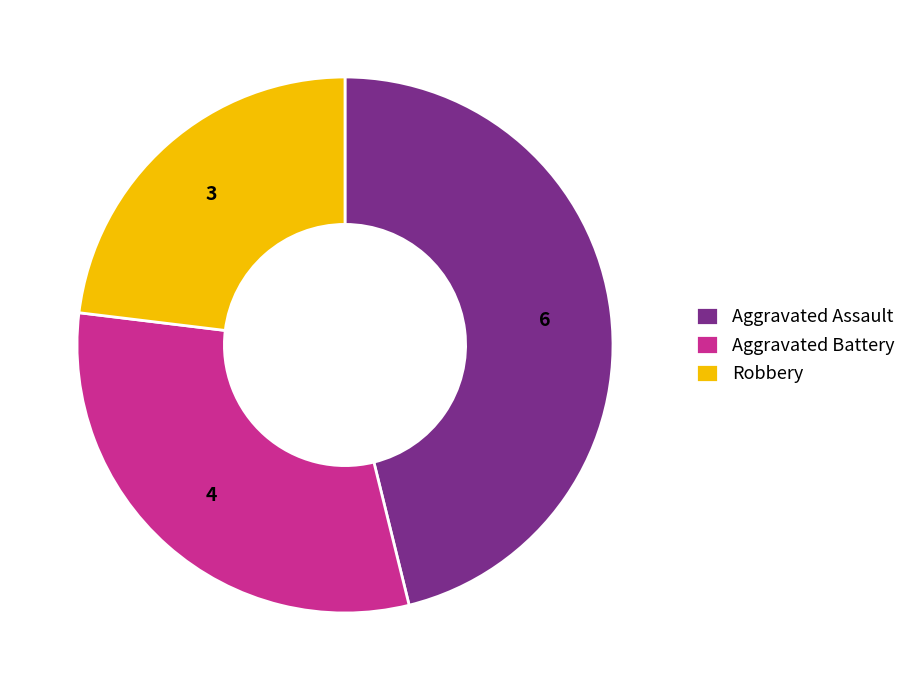

Do Aggravated Assault and Robbery together represent more than half of the pie?

Yes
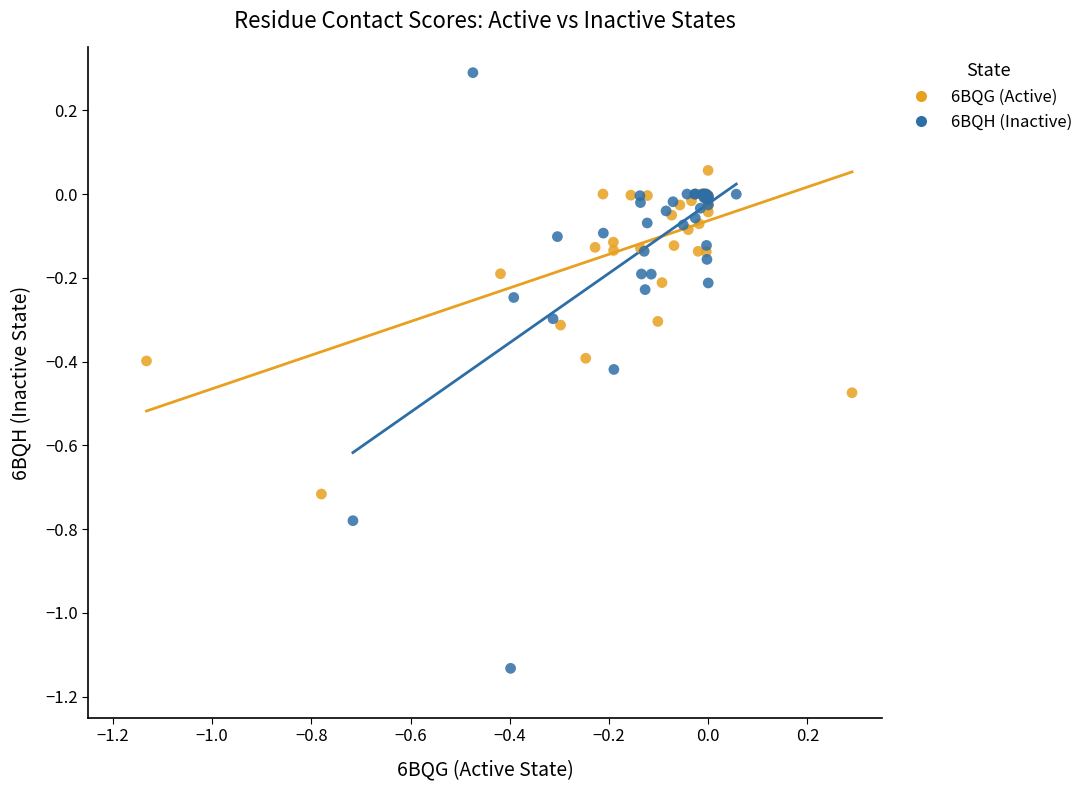

Which series reaches the maximum Y coordinate?

6BQH (Inactive)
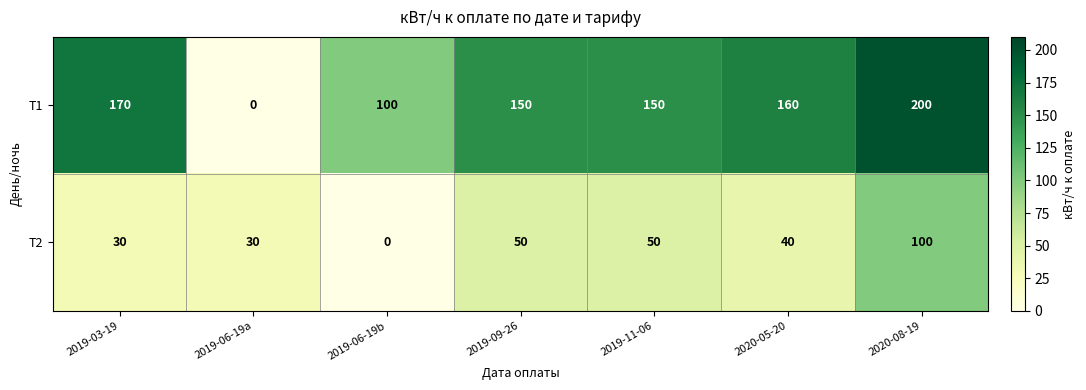

What is the difference between the maximum and minimum values in the Т2 series?

100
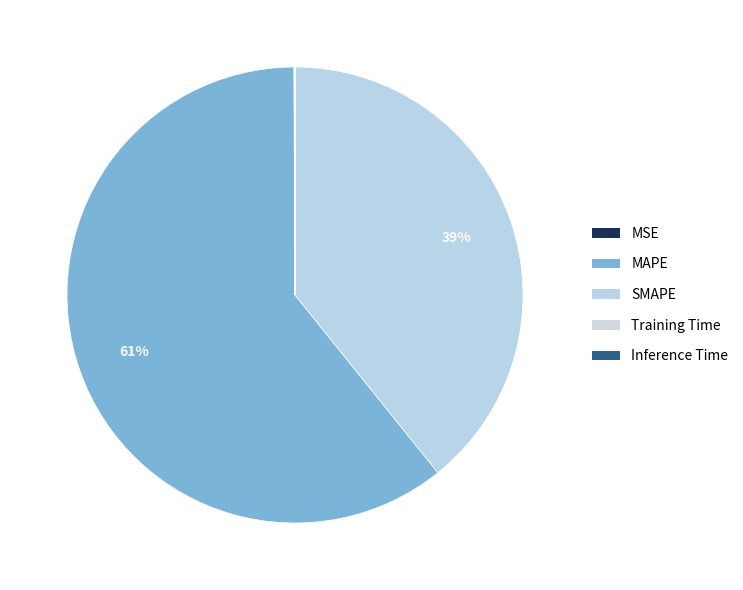

Rank the categories by value from lowest to highest.

Inference Time, Training Time, MSE, SMAPE, MAPE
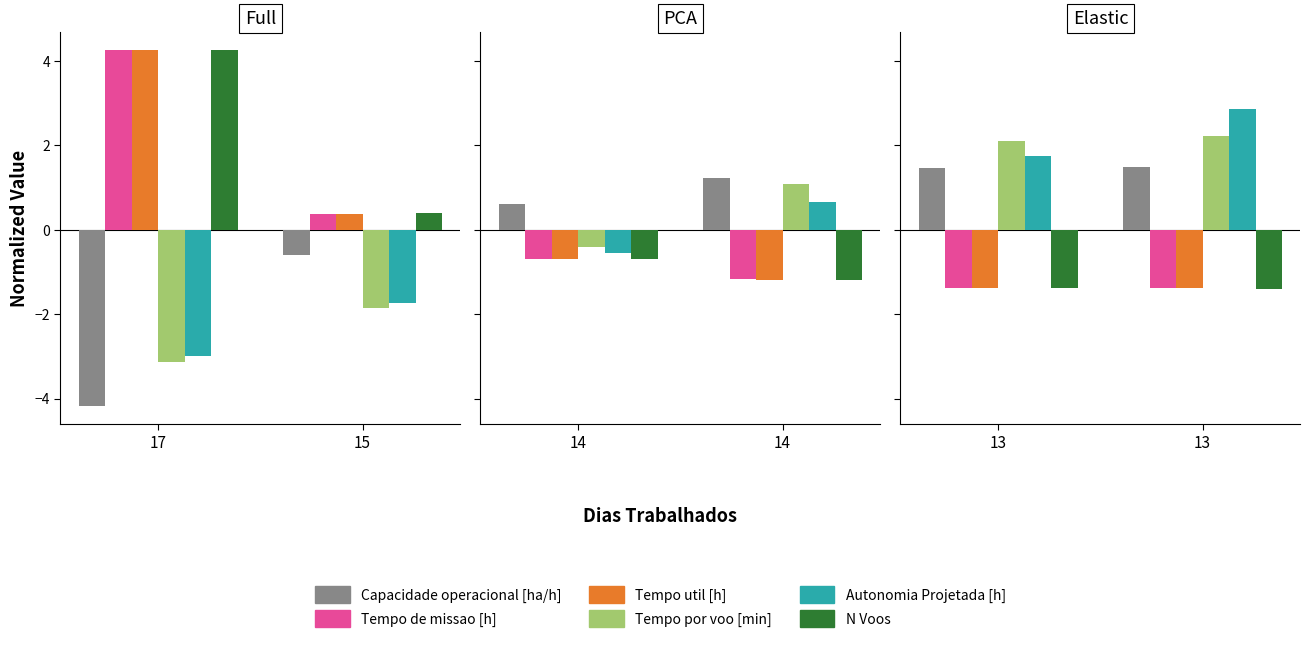

What is the value of the Autonomia Projetada [h] bar at the 2nd from the left?

2.9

--

### ITEM DA TAREFA
Expresse como uma lista JSON de strings tudo o que vai da linha de texto que contém "What is the difference" até o fim das linhas acima, incluindo ambas as pontas, com uma string para cada linha de texto e sem as linhas em branco. Deixe as imagens de fora da resposta.

### RESPOSTA DO EXERCÍCIO
[
  "What is the difference between the maximum and minimum values in the Т2 series?",
  "100",
  "Rank the categories by value from lowest to highest.",
  "Inference Time, Training Time, MSE, SMAPE, MAPE",
  "What is the value of the Autonomia Projetada [h] bar at the 2nd from the left?",
  "2.9"
]